=== WHAT IS REQUIRED ===
Please set down each of the lines below once more, exactly, omitting all pictures.
====== RAW DATA ======
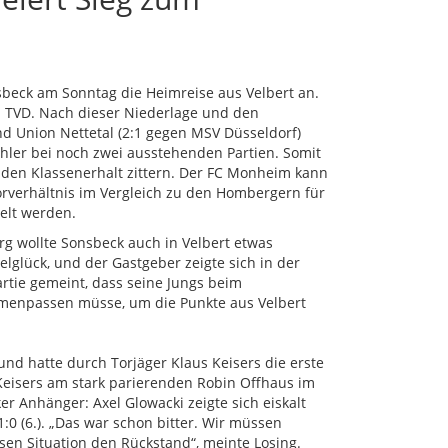
sbeck am Sonntag die Heimreise aus Velbert an.
en TVD. Nach dieser Niederlage und den
nd Union Nettetal (2:1 gegen MSV Düsseldorf)
hler bei noch zwei ausstehenden Partien. Somit
 den Klassenerhalt zittern. Der FC Monheim kann
orverhältnis im Vergleich zu den Hombergern für
elt werden.
urg wollte Sonsbeck auch in Velbert etwas
lglück, und der Gastgeber zeigte sich in der
rtie gemeint, dass seine Jungs beim
mmenpassen müsse, um die Punkte aus Velbert
nd hatte durch Torjäger Klaus Keisers die erste
 Keisers am stark parierenden Robin Offhaus im
r Anhänger: Axel Glowacki zeigte sich eiskalt
:0 (6.). „Das war schon bitter. Wir müssen
sen Situation den Rückstand“, meinte Losing.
======
=== SOLUTION FOR THIS PROBLEM ===
sbeck am Sonntag die Heimreise aus Velbert an.
en TVD. Nach dieser Niederlage und den
nd Union Nettetal (2:1 gegen MSV Düsseldorf)
hler bei noch zwei ausstehenden Partien. Somit
 den Klassenerhalt zittern. Der FC Monheim kann
orverhältnis im Vergleich zu den Hombergern für
elt werden.
urg wollte Sonsbeck auch in Velbert etwas
lglück, und der Gastgeber zeigte sich in der
rtie gemeint, dass seine Jungs beim
mmenpassen müsse, um die Punkte aus Velbert
nd hatte durch Torjäger Klaus Keisers die erste
 Keisers am stark parierenden Robin Offhaus im
r Anhänger: Axel Glowacki zeigte sich eiskalt
:0 (6.). „Das war schon bitter. Wir müssen
sen Situation den Rückstand“, meinte Losing.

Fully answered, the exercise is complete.